[Job item] What is the number of lines in the entries that contain the word "particular"? Reply with that number only.

# # #

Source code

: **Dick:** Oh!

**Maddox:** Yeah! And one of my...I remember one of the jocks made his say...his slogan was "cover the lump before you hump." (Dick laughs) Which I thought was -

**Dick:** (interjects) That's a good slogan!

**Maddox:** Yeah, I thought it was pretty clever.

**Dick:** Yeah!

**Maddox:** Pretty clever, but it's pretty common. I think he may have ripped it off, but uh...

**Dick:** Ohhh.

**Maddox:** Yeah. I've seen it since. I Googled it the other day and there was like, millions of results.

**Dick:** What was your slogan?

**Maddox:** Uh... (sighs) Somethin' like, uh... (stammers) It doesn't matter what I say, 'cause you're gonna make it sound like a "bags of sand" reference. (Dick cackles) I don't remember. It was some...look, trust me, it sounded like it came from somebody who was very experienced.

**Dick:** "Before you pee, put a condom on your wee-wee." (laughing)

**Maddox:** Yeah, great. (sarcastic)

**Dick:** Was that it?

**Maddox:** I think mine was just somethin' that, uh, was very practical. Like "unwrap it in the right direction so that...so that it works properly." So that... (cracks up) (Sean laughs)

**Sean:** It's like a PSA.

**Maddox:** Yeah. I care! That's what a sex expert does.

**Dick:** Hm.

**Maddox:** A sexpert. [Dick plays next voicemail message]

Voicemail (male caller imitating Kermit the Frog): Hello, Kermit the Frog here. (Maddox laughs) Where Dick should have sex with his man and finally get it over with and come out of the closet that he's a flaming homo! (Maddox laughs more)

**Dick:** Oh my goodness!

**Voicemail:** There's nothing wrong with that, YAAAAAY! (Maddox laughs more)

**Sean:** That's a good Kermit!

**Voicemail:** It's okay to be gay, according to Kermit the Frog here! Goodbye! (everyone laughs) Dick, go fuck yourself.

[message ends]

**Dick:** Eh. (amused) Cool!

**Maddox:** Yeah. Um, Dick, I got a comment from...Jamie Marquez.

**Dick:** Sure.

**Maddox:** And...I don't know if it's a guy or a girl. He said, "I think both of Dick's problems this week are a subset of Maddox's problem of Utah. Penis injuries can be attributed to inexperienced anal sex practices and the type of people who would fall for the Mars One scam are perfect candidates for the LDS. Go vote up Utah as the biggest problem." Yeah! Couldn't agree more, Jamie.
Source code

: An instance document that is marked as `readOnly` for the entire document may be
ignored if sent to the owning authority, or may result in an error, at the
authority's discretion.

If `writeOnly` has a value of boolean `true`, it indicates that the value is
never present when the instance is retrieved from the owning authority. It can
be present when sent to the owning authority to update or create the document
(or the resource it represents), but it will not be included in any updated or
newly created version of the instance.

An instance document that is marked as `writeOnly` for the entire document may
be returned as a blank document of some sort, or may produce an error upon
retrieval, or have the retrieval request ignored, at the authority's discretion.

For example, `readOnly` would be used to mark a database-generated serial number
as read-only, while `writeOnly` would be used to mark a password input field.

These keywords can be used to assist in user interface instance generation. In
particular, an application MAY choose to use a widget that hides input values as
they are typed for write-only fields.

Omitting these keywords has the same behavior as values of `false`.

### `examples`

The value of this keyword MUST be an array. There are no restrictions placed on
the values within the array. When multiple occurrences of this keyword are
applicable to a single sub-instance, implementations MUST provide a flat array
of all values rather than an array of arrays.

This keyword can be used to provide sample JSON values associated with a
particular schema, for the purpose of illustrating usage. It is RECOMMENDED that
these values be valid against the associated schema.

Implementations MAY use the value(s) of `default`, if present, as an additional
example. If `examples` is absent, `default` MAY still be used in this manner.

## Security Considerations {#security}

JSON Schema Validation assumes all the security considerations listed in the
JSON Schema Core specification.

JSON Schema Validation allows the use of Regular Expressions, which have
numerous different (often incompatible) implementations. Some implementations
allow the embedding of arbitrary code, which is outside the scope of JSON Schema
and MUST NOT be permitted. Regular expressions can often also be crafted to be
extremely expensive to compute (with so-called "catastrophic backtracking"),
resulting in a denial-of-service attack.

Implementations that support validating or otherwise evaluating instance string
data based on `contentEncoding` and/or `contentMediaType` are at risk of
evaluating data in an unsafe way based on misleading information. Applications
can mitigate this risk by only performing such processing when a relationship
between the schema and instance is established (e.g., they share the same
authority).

# # #

[Answer to the exercise] 2